Both the fund raising and project investment were cold. According to the general “3 + 2” asset management structure, it was originally calculated in 2013?
Most of the funds established in 2014 have already begun to liquidate their returns. However, the venture capital industry led by the lack of incremental capital and property rights institutions has entered the capital “cold winter”.
The other data is close to the survival ecology of institutions.
According to statistics from Zero2IPO Research Center, as of the first half of 2019, the number of newly registered private equity, venture capital and private equity asset allocation managers in the association has declined significantly.
According to statistics, since this data reached 3887 in 2015, it has been decreasing year by year in the following 3 years, which are 2646, 1789 and 445, and only 9 in the first half of 2019.
Although in the previous investment community’s view, the decrease in the number of supplementary institutions is partly due to tight preparations.
“After the requirements of some other external financial institutions, private equity funds are doing it, and some risk points are resubmitted for review as a supplementary opinion for inquiries. Similar to some financial situations, everyone may think that there is indeed a point in the record and it is indeed in the record.Change, we do have to make some adjustments in methodology.

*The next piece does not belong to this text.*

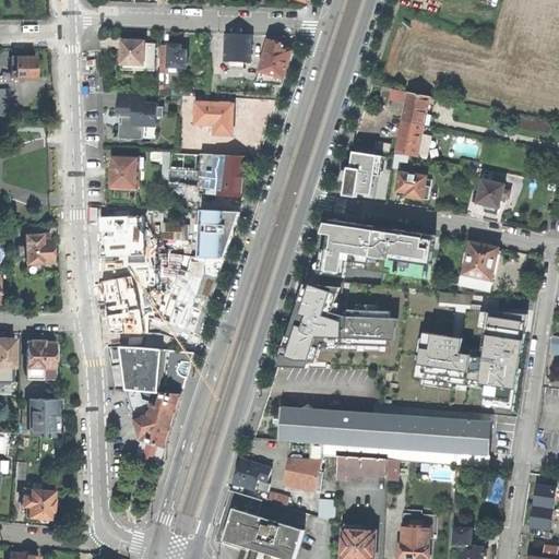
[(251,35),(225,34),(224,46),(224,62),(230,62),(244,62),(250,63),(251,35)]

But then again, the key to capital’s contribution to the development of the real economy is real strength.
“The demand for capital for corporate development is still irresistible, especially during the stage of economic shifts and the steady growth of domestic structure adjustment. Innovation capital investment in emerging technology areas still needs to be strengthened.
“Xu Hongcai, deputy director of the Economic Policy Committee of the China Association for Policy Research, told reporters in the Daily Economic News that although the current Chinese economy is greatly affected by domestic demand, industrial clusters in core technology areas have not yet formed a scale, and industrial clustering effects need to be strengthened.